Anche l'attività di Maria Angiolillo ottiene gli effetti desiderati da Alberto Aleotti, il quale viene "pregiato" dell'attenzione del sottosegretario Letta, che assicura il suo intervento con Silvio Berlusconi e sulla Ragioneria di Stato, affinché l'emendamento formulato dalla Menarini, possa essere approvato.
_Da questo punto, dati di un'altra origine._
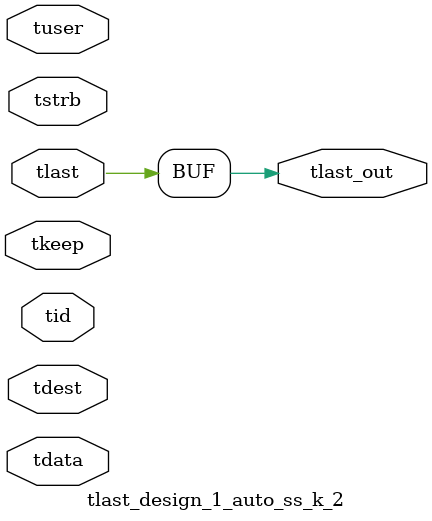
<source format=v>


`timescale 1ps/1ps

module tlast_design_1_auto_ss_k_2 #
(
parameter C_S_AXIS_TID_WIDTH   = 1,
parameter C_S_AXIS_TUSER_WIDTH = 0,
parameter C_S_AXIS_TDATA_WIDTH = 0,
parameter C_S_AXIS_TDEST_WIDTH = 0
)
(
input  [(C_S_AXIS_TID_WIDTH   == 0 ? 1 : C_S_AXIS_TID_WIDTH)-1:0       ] tid,
input  [(C_S_AXIS_TDATA_WIDTH == 0 ? 1 : C_S_AXIS_TDATA_WIDTH)-1:0     ] tdata,
input  [(C_S_AXIS_TUSER_WIDTH == 0 ? 1 : C_S_AXIS_TUSER_WIDTH)-1:0     ] tuser,
input  [(C_S_AXIS_TDEST_WIDTH == 0 ? 1 : C_S_AXIS_TDEST_WIDTH)-1:0     ] tdest,
input  [(C_S_AXIS_TDATA_WIDTH/8)-1:0 ] tkeep,
input  [(C_S_AXIS_TDATA_WIDTH/8)-1:0 ] tstrb,
input  [0:0]                                                             tlast,
output                                                                   tlast_out
);

assign tlast_out = {tlast};

endmodule


</source>
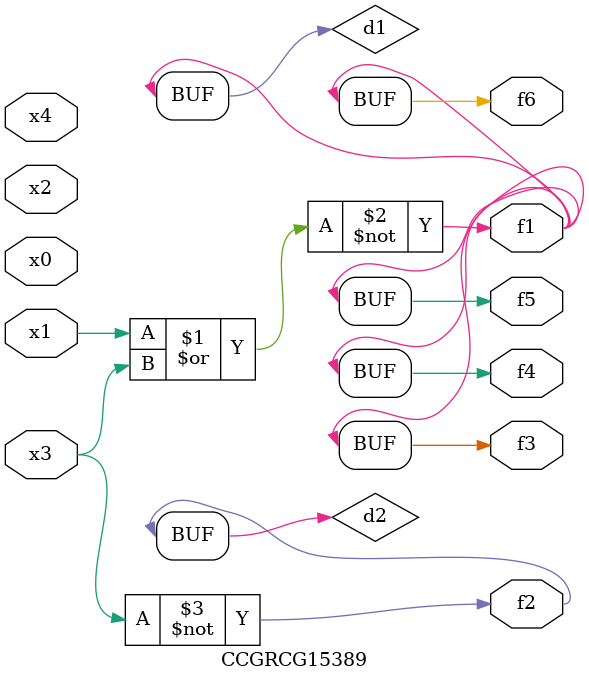
<source format=v>
module CCGRCG15389(
	input x0, x1, x2, x3, x4,
	output f1, f2, f3, f4, f5, f6
);

	wire d1, d2;

	nor (d1, x1, x3);
	not (d2, x3);
	assign f1 = d1;
	assign f2 = d2;
	assign f3 = d1;
	assign f4 = d1;
	assign f5 = d1;
	assign f6 = d1;
endmodule

</source>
È il 4 aprile 2009, Massimiliana Landini, moglie di Aleotti, chiama Letta e gli passa il marito.
Letta: "Eccomi buon giorno".
Aleotti: "Mi scusi tanto... oggi la Maria (Angiolillo, ndr.) mi ha pregato tanto di farlo... e io dovrei vedere dopodomani di ritorno dalla Russia... ma anche in Russia il ministro Scajola".
Letta: ""Quando lo vede, lunedì?".
Aleotti: "lo vedo lunedì a Mosca".
Letta: "A Mosca... sì, perché va anche il presidente".
Aleotti: "Le volevo dire questo, che nonostante gli incontri avuti con Rossi (all'epoca assessore alla Sanità della Toscana, ndr.), dove lei ci ha dato assicurazioni che non faranno nessun ostacolo...".
Letta: "Lo faccio dire io a Mosca dal presidente a Scajola quando ci sta anche lei".
Il patron della Menarini spiega i problemi burocratici che sta incontrando il "suo" emendamento e gli ostacoli della Ragioneria di Stato.
Letta: "adesso parlo io con la Ragioneria, vediamo che cosa posso fare".
Aleotti: "ecco, io la ringrazio".
Letta: "Lo faccio subito. Lo faccio subito, stia tranquillo".